本文抜粋 -

----------------------------------------

谷内 一彦
東北大学医学系大学院病態薬理学研究分野
〒980-8575 仙台市青葉区星陵町2-1
要約: 分子から神経を考える時,遺伝子改変動物を用いた研究が重要な手がかりを与える.また神経機能をシステムとして理解する試みも,最近の画像医学の進歩により新しい研究動向のひとつになっている.画像医学による脳研究の長所はヒトにおいて非侵襲的に研究がおこなえる所にある.ヒトにおいて脳の生理機能や様々な精神疾患の病態をシステム的に理解しようというとき画像医学の果たす役割は極めて大きい.また21世紀の臨床薬理学や創薬を考えたとき,ポジトロンエミッショントモグラフィー(PET)を含む非侵襲的機能画像法を用いた研究が重要な役割を果たすと考えられている.我々は10数年間,PETを用いてヒトの薬理学(Human
Pharmacology)がどこまで可能であるかという命題に取り組んできた.本総説では,1)3次元データ収集PET,2)[18F]フルオロデオキシグルコース法と[15O]H2 15O静注法による脳血流測定法による神経活動イメージング,3)11C‐,18F‐リガンドによる特異的神経伝達のイメージングについて最近の研究動向を,我々のデータを含めて簡単に概略する.

----------------------------------------

取り組む課題 -
1. 脳研究と画像医学に関するこの要約から、「画像医学による脳研究の長所はヒトにおいて非侵襲的に研究がおこなえる所にある.」という一文を英語に訳しなさい。
2. 脳研究と画像医学に関するこの要約について、次の(a)〜(c)の記述が内容と一致するかどうかを「はい」か「いいえ」で答え、判断の根拠となる語句をそのまま引用しなさい。
(a) 筆者らは10数年にわたり、PETを用いてヒトの薬理学に取り組んできた。
(b) 画像医学による脳研究の長所は、動物で侵襲的な実験ができる点にある。
(c) この総説では、最近の研究動向を筆者ら自身のデータも含めて概略している。
3. 脳研究と画像医学に関するこの要約について、次の問いに答えなさい。
(a) 筆者の所属する研究分野はどこか。
(b) 分子から神経を考える時に重要な手がかりを与えるとされているのは、どのような研究か。
(c) 特異的神経伝達のイメージングに用いられるのは、どのようなリガンドか。
本文に書かれている内容だけを根拠として用いること。

(抽出したページ本文データ)
----------------------------------------

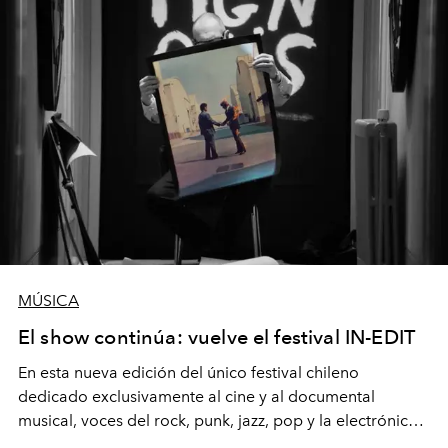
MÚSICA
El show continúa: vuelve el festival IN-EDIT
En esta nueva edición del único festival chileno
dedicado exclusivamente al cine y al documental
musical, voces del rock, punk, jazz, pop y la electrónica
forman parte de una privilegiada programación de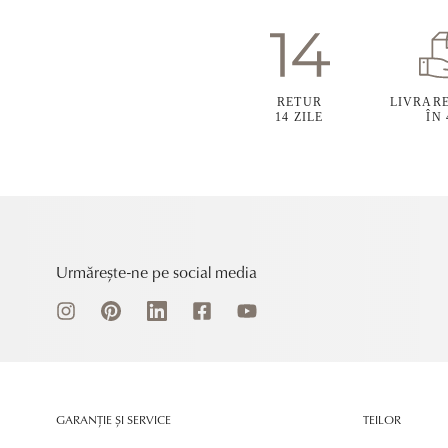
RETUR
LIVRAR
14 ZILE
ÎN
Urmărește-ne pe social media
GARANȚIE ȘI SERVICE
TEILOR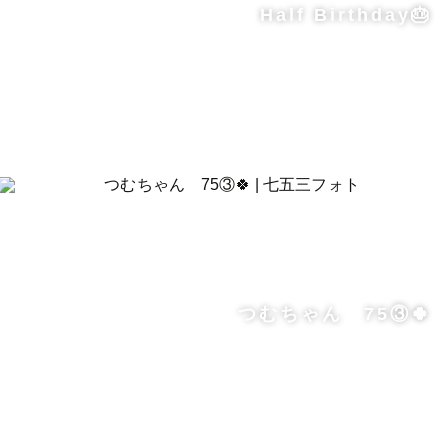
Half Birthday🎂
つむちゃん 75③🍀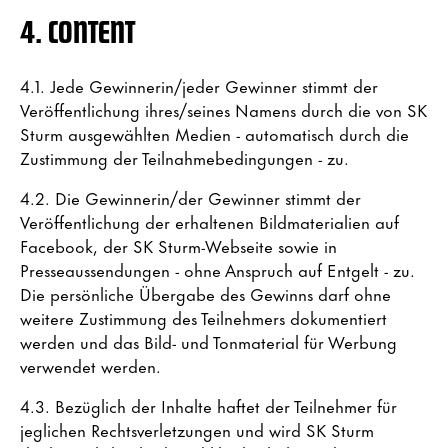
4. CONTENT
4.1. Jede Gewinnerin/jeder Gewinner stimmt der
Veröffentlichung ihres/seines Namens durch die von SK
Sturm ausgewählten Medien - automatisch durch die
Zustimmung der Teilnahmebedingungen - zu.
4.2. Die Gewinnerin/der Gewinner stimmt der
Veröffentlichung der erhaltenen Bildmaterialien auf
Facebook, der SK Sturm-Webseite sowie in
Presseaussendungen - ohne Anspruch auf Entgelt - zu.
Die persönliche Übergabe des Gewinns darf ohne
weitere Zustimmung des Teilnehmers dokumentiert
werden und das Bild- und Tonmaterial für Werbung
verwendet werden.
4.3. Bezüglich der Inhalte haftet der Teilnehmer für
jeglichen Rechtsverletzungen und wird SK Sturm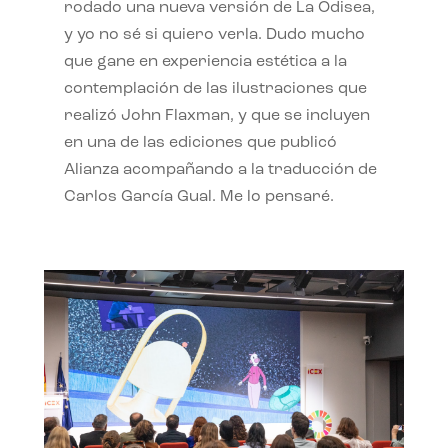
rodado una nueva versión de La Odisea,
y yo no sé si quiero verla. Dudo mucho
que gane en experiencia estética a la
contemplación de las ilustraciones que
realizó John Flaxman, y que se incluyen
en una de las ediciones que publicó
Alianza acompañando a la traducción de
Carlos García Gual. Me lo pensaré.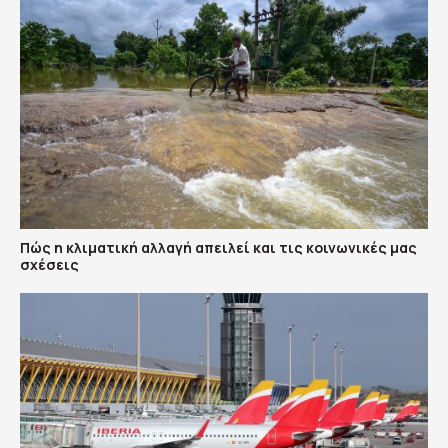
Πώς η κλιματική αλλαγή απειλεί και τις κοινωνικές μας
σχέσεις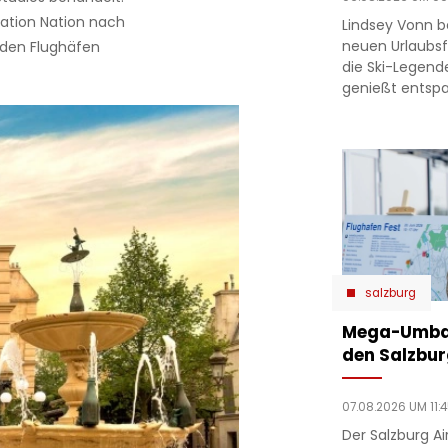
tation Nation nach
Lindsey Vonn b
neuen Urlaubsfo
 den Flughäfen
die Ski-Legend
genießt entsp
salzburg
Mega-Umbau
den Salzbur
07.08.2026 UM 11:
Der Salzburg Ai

----------------------------------------

各問の解答 -
1. The advantage of brain research using medical imaging is that studies can be carried out noninvasively in humans.

2.
(a) はい。「我々は10数年間,PETを用いて」
(b) いいえ。「長所はヒトにおいて非侵襲的に研究がおこなえる所にある」
(c) はい。「我々のデータを含めて簡単に概略する」

3.
(a) 東北大学医学系大学院病態薬理学研究分野
(b) 遺伝子改変動物を用いた研究
(c) 11C‐リガンドと18F‐リガンド